[THE PROBLEM] Count every line in the following entries where the word "wrist" appears. Give the count alone.

[Stored items from a collection]
----------

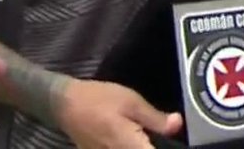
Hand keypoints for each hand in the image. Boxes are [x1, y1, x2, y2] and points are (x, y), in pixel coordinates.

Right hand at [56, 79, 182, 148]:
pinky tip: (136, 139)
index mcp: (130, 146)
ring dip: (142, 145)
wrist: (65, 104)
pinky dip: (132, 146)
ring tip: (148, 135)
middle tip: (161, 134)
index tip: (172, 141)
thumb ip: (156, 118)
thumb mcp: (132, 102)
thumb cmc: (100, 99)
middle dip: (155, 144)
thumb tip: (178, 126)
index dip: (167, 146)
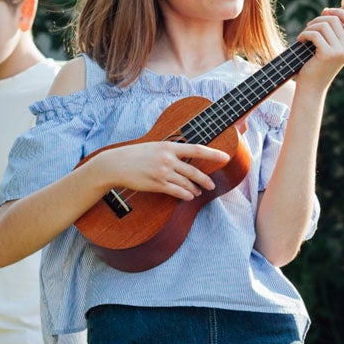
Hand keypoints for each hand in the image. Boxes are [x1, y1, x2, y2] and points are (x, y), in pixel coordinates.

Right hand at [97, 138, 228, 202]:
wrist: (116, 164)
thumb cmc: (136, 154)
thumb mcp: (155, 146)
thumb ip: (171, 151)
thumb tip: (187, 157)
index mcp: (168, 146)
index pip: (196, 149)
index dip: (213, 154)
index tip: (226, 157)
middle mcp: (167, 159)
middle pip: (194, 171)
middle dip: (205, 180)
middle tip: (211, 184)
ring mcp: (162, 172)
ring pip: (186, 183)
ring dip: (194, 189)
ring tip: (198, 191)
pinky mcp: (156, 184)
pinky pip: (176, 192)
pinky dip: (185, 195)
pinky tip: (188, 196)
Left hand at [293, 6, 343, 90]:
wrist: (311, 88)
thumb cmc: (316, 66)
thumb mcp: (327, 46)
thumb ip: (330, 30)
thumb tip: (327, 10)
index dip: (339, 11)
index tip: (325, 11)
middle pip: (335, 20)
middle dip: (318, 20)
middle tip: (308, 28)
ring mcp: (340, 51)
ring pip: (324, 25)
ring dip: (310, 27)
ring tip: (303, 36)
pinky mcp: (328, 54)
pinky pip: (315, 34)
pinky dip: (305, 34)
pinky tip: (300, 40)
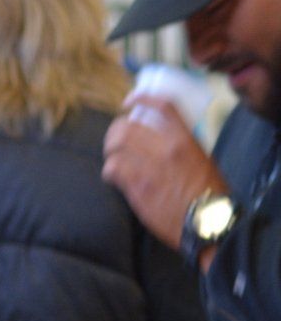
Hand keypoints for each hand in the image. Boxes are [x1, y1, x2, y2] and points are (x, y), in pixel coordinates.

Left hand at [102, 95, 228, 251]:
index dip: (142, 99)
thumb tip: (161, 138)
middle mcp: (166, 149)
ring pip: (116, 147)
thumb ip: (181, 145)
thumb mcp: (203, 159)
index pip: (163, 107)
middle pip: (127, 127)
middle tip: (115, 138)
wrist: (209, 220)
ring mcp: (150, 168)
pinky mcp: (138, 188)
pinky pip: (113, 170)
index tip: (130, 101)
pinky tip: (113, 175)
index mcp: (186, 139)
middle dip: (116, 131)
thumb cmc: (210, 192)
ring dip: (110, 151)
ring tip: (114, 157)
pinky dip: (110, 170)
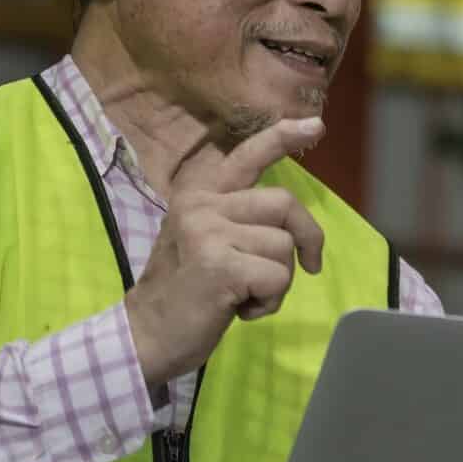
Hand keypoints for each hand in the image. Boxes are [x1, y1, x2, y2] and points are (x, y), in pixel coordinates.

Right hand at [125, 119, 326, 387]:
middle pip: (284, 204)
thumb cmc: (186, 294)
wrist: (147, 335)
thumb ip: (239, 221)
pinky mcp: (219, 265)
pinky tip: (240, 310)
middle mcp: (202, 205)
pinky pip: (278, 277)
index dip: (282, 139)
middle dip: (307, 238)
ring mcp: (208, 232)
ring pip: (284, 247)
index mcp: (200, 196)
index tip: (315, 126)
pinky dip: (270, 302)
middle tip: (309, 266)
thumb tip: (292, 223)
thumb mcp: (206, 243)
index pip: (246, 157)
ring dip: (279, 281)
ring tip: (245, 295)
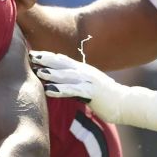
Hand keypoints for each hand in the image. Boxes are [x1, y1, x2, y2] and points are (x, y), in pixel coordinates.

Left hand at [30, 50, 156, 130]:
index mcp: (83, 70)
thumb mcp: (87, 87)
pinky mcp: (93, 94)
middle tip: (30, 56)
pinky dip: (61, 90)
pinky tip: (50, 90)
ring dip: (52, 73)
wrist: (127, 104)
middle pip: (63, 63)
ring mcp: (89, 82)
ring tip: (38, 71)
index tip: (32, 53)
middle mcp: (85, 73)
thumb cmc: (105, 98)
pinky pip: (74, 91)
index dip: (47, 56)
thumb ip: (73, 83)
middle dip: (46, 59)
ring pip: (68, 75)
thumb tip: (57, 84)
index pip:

----------

[EXPECTED ANSWER] 6